--- Texte source ---
11 novembre 2021 | tiré d’Alternative socialiste
L’appui électoral à Rosalie (11,98%) la place en 3e position dans son district, mais aussi comme la 3e candidature indépendante sur 17 ayant recueilli le plus de voix à Montréal. Cet appui dépasse d’ailleurs la majorité de celui donné aux candidatures du 3e parti en importance, Mouvement Montréal.
Ce succès montre qu’il est possible d’aller chercher du soutien avec un programme ouvertement socialiste et des méthodes d’action basées sur l’organisation militante des gens du quartier. L’appui à Rosalie montre l’attrait grandissant pour un changement politique radical au Québec, pour une alternative socialiste. Il démontre surtout l’intérêt porté à une équipe qui était déjà plongée au cœur des luttes des locataires et qui a continué de les animer durant la campagne électorale.
Le besoin de s’organiser sur le terrain
La campagne électorale de Rosalie a tiré sa pertinence du fait qu’elle ne s’est pas contentée de recueillir des votes pour faire siéger une conseillère à la mairie d’arrondissement. Le cynisme ambiant, les bas taux de participation aux élections et la polarisation politique soulignent le rejet de ce type de parlementarisme strictement électoral.

--- Données enregistrées ---
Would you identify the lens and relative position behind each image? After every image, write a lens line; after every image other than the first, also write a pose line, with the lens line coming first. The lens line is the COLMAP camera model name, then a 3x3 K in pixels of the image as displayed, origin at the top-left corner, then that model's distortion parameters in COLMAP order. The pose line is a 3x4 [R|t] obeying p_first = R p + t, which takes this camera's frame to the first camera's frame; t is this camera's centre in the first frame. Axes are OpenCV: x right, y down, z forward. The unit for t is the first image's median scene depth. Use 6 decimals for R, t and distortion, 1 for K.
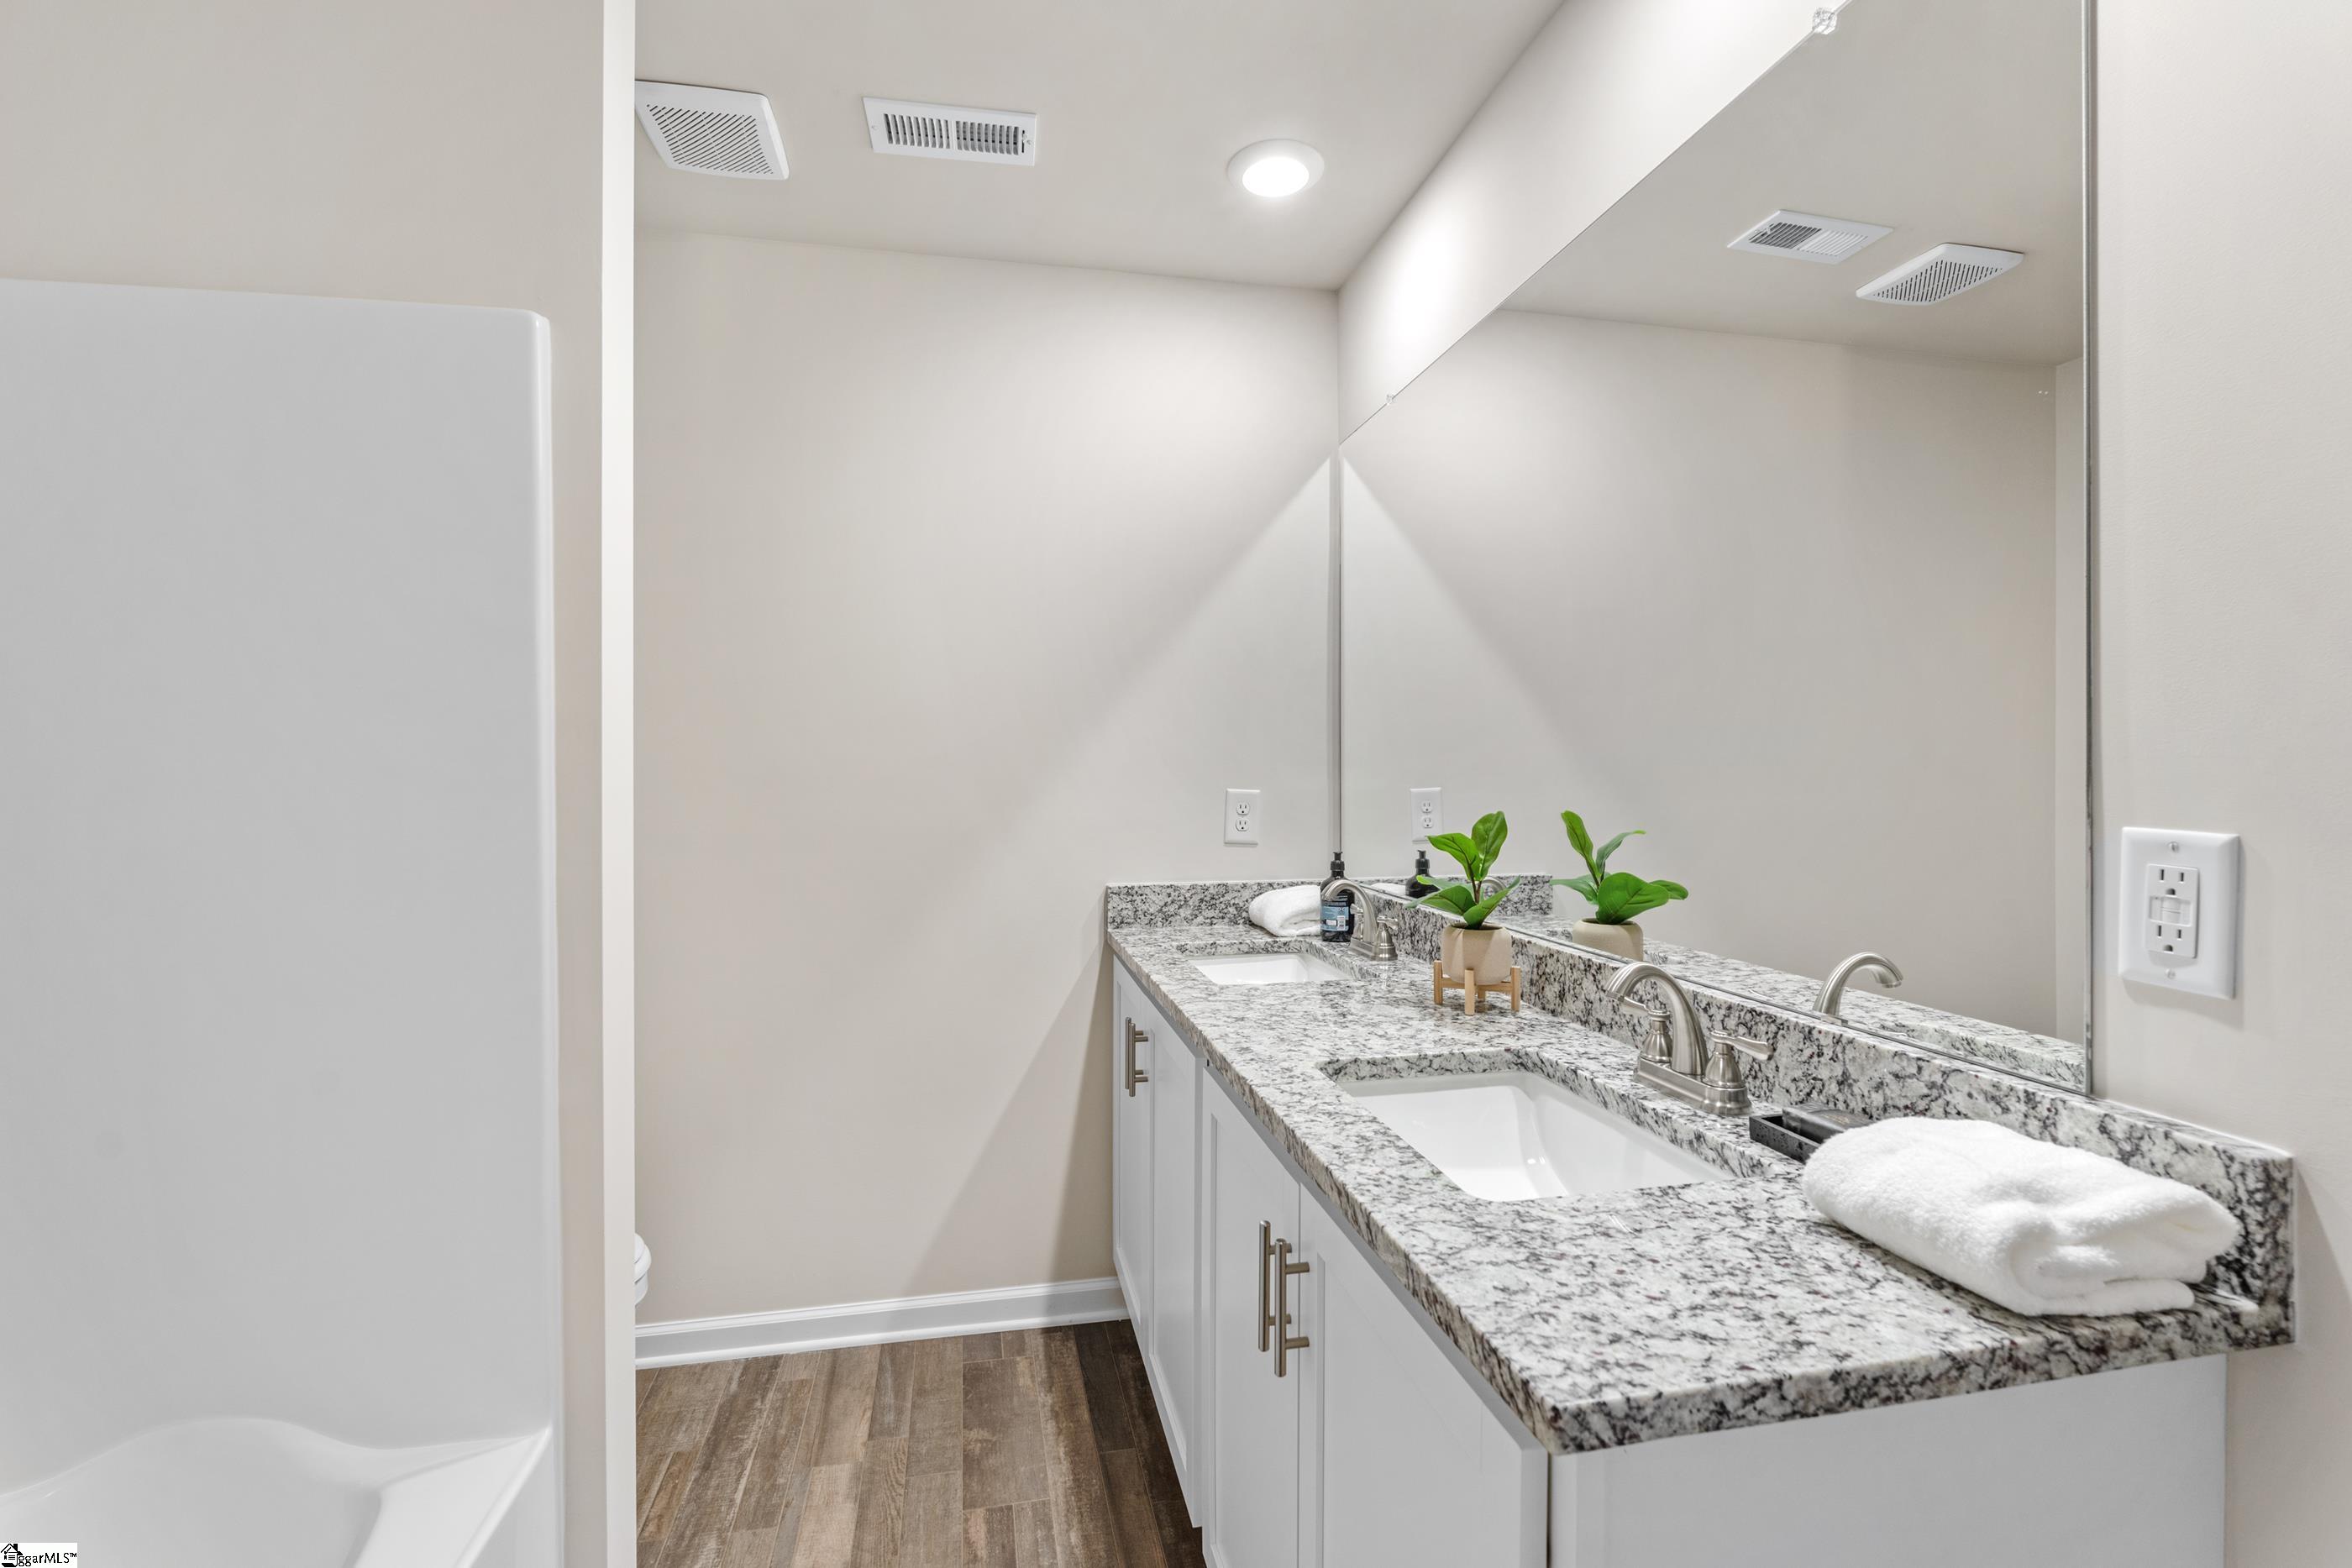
lens RADIAL K [[1036.3, 0, 1170.6], [0, 1036.3, 775.2], [0, 0, 1]] dist [-0.005619, 0.000604]
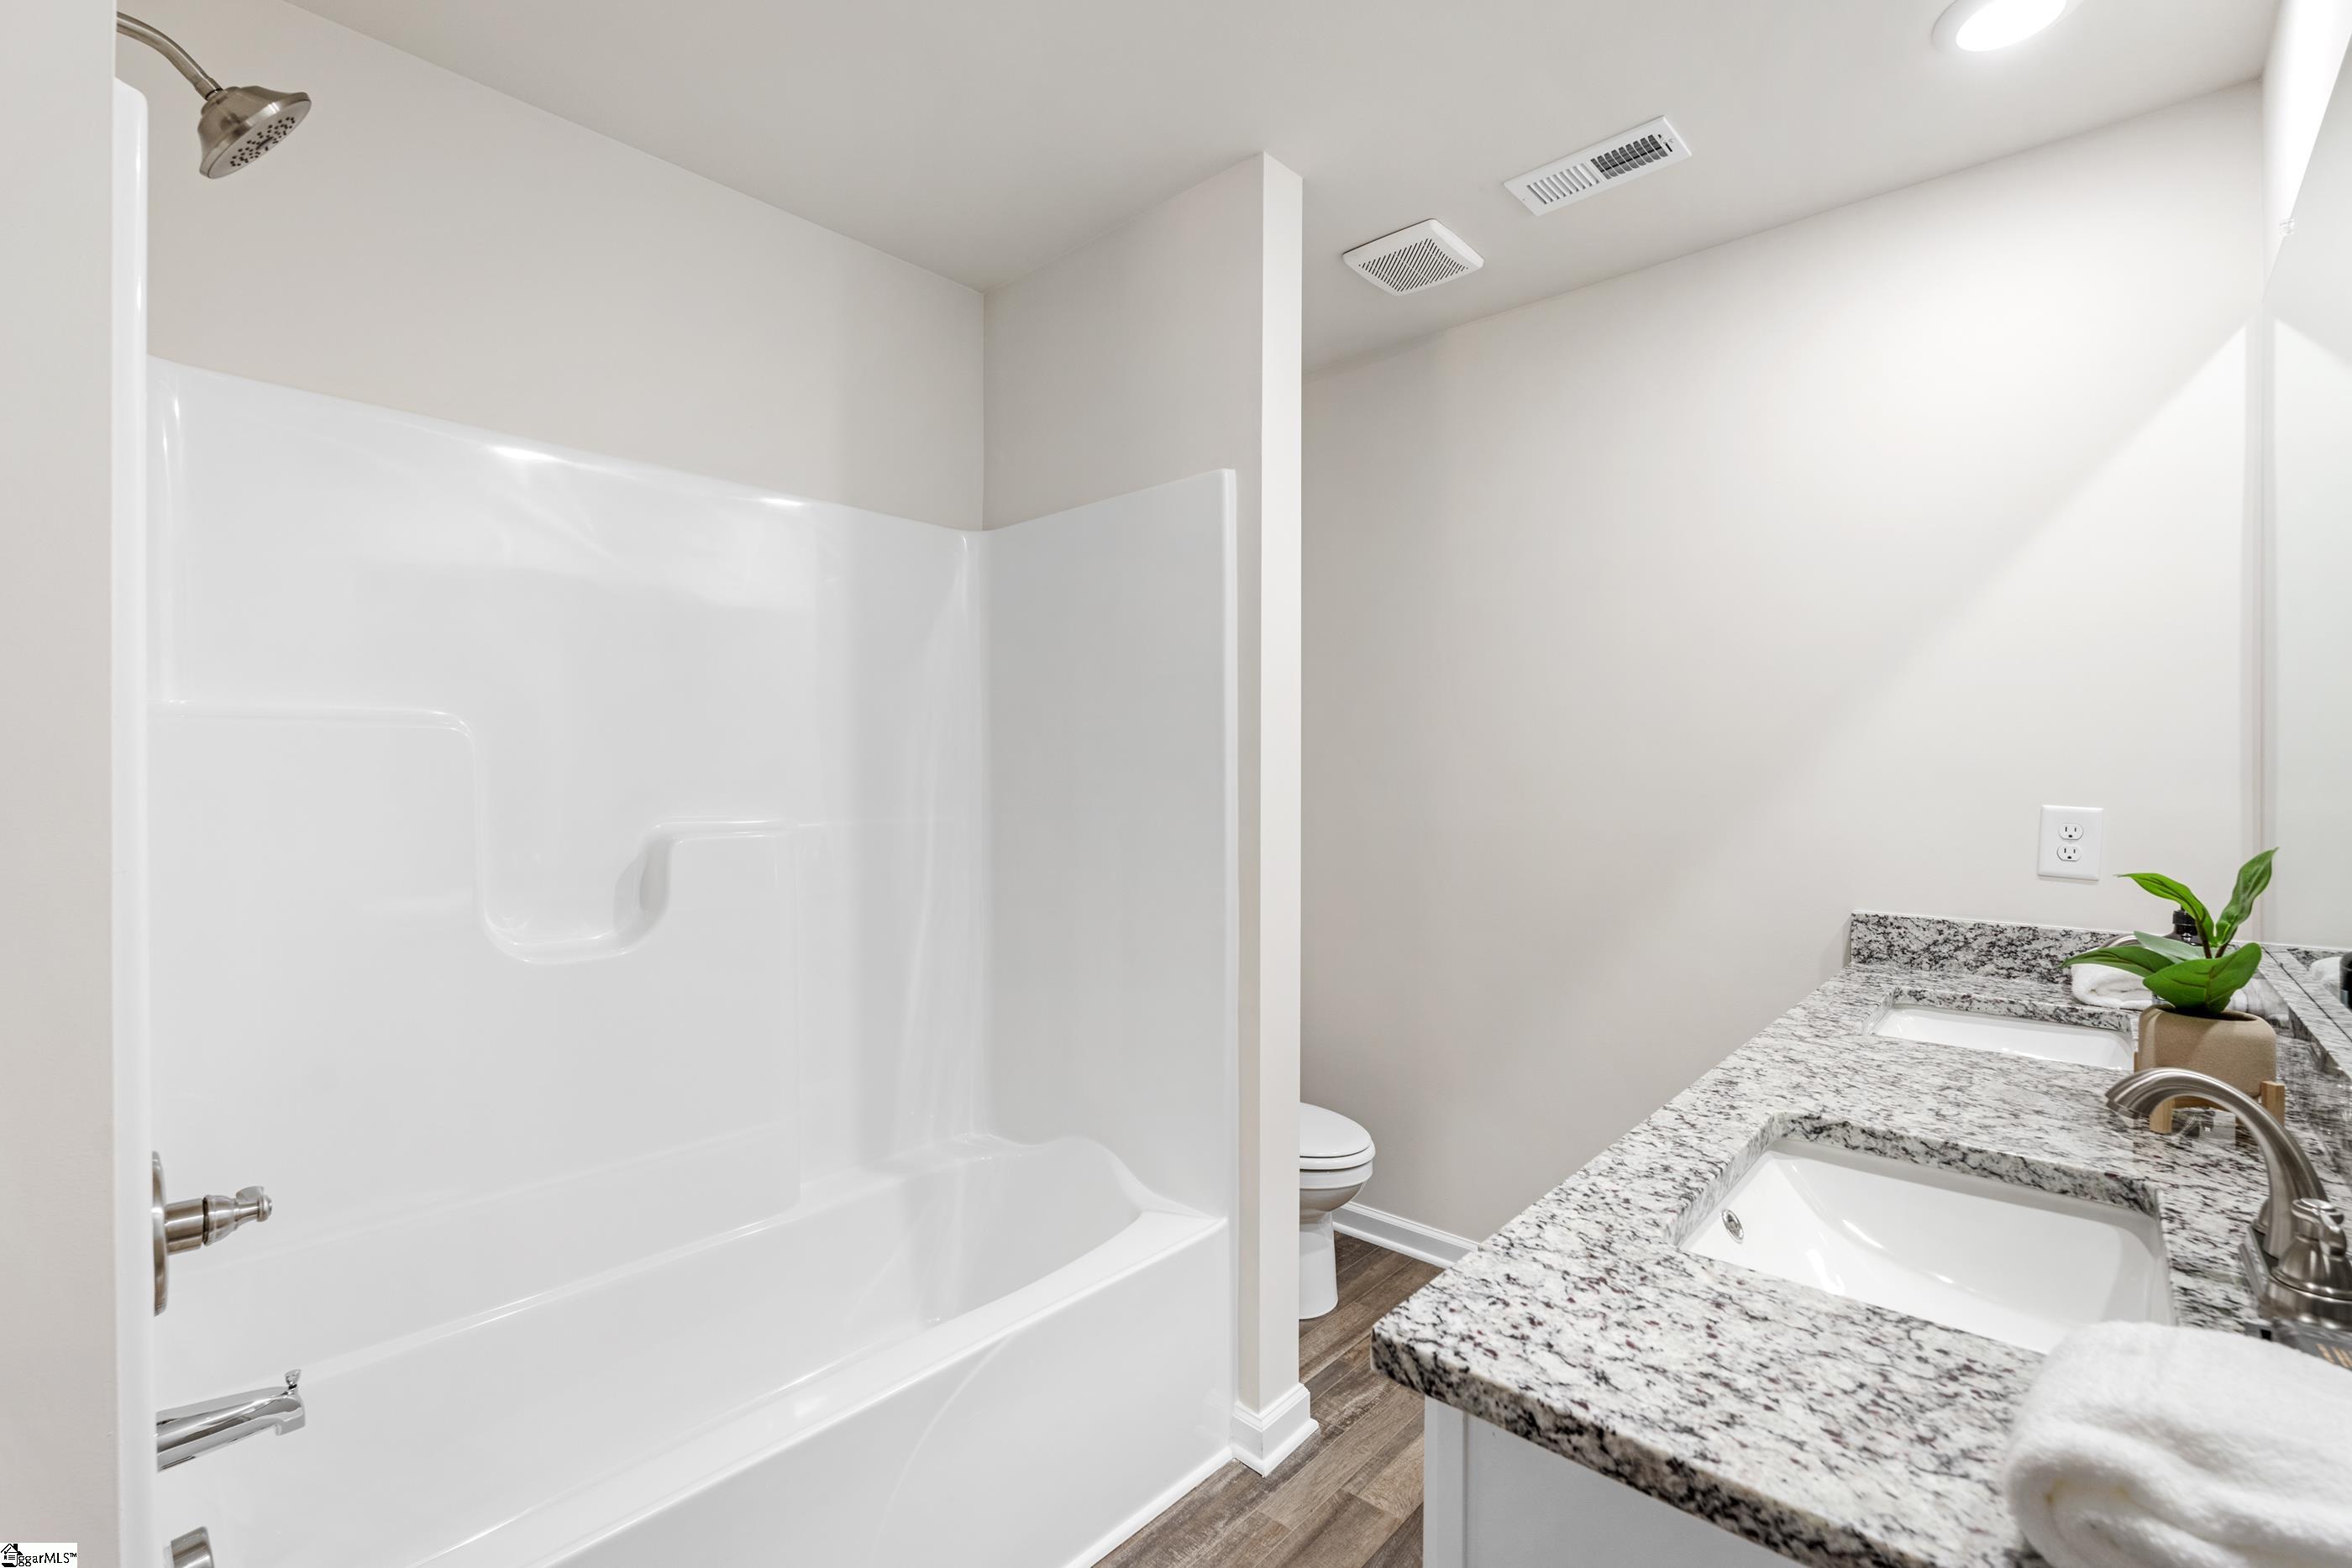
lens RADIAL K [[1036.3, 0, 1178.4], [0, 1036.3, 779.0], [0, 0, 1]] dist [-0.005619, 0.000604]
pose [[0.593071, 0.010004, -0.805088, 0.583172], [-0.009805, 0.999938, 0.005202, -0.006977], [0.805091, 0.004809, 0.593132, 0.062760]]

--- Travail demandé ---
1 - D'après le texte source, quel pourcentage des voix Rosalie a-t-elle recueilli ?
2 - Recopiez fidèlement le passage du texte source qui commence aux mots « 11 novembre 2021 » et s'arrête après les mots « importance, Mouvement Montréal. ».
Le matériel n'a aucun lien avec le texte source.

--- Réponses par numéro ---
1 - Rosalie a recueilli 11,98 % des voix.

2 -
11 novembre 2021 | tiré d’Alternative socialiste
L’appui électoral à Rosalie (11,98%) la place en 3e position dans son district, mais aussi comme la 3e candidature indépendante sur 17 ayant recueilli le plus de voix à Montréal. Cet appui dépasse d’ailleurs la majorité de celui donné aux candidatures du 3e parti en importance, Mouvement Montréal.